◆ Task description ◆
Reproduce the full summary of the VA study on targeted MRSA and VRE surveillance word for word.

◆ Excerpt ◆
Study Analyzes Targeted Cost-Saving Method for MRSA and VRE Surveillance in VA Hospitals
Emerging antibiotic-resistant bacteria, including MRSA (methicillin-resistant Staphylococcus aureus) and VRE (vancomycin-resistant enterococcus), are leading causes of infections in hospitalized patients that result in significant costs, morbidity, and mortality. Efforts to decrease these types of infections have included attempts to reduce transmission through active detection and isolation. Many institutions have adopted active surveillance culturing for MRSA (culturing all patients at hospital admission), including VA, which has mandated this practice since 2007. Because this practice is costly, targeted active surveillance (using a prediction rule to identify a group of patients at high risk for MRSA or VRE among general hospital admissions) has been proposed to contain costs while preserving the potential benefits of active surveillance; hospitalization in the past year has been shown to be a potential prediction rule. This prospective study investigated alternative methods for targeted active surveillance among 585 Veterans admitted to the medical and surgical wards of one VA hospital between 8/07 and 10/09 (non-ICU patients only). Investigators identified potential prediction rules from self-reported and electronic medical record (EMR)-documented variables (e.g., demographics and potential risk factors), and performed surveillance cultures for MRSA and VRE within 48 hours of hospital admission. Prediction rules were evaluated for sensitivity, specificity, and the ability to identify and prevent days of exposure to MRSA and VRE.

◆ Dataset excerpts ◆
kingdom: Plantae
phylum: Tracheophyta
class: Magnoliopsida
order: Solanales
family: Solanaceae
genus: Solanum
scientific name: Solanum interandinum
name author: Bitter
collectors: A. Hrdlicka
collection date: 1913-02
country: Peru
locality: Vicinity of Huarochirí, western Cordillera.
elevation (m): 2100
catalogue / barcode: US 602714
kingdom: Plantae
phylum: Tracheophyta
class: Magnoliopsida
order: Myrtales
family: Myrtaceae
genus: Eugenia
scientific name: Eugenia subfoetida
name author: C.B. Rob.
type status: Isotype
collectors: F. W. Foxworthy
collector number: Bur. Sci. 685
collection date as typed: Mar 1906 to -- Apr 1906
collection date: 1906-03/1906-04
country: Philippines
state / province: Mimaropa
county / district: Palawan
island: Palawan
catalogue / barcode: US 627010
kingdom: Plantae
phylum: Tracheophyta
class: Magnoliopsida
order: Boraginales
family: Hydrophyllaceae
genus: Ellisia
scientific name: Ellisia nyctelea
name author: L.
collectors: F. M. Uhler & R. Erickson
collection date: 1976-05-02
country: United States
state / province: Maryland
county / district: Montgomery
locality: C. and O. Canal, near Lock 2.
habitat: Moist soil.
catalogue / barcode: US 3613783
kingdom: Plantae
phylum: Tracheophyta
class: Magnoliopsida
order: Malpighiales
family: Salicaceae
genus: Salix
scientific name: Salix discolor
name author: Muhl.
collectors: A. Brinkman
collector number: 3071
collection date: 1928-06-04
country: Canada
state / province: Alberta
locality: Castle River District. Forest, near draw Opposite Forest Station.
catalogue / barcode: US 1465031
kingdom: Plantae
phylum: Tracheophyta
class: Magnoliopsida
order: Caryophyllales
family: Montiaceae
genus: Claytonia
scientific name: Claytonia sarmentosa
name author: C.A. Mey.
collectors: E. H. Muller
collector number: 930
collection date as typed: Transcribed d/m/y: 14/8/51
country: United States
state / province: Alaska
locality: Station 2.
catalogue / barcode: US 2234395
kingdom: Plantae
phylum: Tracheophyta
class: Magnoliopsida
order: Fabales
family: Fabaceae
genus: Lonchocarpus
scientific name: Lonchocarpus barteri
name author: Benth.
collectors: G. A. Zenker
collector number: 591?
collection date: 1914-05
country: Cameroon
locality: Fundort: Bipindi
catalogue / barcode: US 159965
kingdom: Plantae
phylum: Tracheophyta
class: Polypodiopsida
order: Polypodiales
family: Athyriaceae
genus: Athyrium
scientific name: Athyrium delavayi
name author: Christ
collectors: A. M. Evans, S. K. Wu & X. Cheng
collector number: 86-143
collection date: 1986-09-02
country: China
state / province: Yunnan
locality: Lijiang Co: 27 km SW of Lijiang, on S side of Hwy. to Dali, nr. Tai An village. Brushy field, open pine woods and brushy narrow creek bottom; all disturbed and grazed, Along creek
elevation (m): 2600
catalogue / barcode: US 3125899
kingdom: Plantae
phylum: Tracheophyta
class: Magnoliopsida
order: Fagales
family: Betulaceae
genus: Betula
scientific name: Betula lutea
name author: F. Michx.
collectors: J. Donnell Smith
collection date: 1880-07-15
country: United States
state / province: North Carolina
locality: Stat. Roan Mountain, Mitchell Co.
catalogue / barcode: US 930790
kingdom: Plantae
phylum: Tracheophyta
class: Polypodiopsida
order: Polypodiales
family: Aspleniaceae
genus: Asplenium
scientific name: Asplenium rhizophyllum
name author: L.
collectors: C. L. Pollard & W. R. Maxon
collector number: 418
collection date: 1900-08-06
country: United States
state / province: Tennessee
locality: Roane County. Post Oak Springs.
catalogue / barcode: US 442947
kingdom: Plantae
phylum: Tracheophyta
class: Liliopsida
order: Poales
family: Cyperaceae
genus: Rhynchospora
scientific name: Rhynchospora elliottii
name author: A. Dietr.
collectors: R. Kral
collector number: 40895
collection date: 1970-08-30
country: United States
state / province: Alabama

◆ Result of the exercise ◆
Study Analyzes Targeted Cost-Saving Method for MRSA and VRE Surveillance in VA Hospitals
Emerging antibiotic-resistant bacteria, including MRSA (methicillin-resistant Staphylococcus aureus) and VRE (vancomycin-resistant enterococcus), are leading causes of infections in hospitalized patients that result in significant costs, morbidity, and mortality. Efforts to decrease these types of infections have included attempts to reduce transmission through active detection and isolation. Many institutions have adopted active surveillance culturing for MRSA (culturing all patients at hospital admission), including VA, which has mandated this practice since 2007. Because this practice is costly, targeted active surveillance (using a prediction rule to identify a group of patients at high risk for MRSA or VRE among general hospital admissions) has been proposed to contain costs while preserving the potential benefits of active surveillance; hospitalization in the past year has been shown to be a potential prediction rule. This prospective study investigated alternative methods for targeted active surveillance among 585 Veterans admitted to the medical and surgical wards of one VA hospital between 8/07 and 10/09 (non-ICU patients only). Investigators identified potential prediction rules from self-reported and electronic medical record (EMR)-documented variables (e.g., demographics and potential risk factors), and performed surveillance cultures for MRSA and VRE within 48 hours of hospital admission. Prediction rules were evaluated for sensitivity, specificity, and the ability to identify and prevent days of exposure to MRSA and VRE.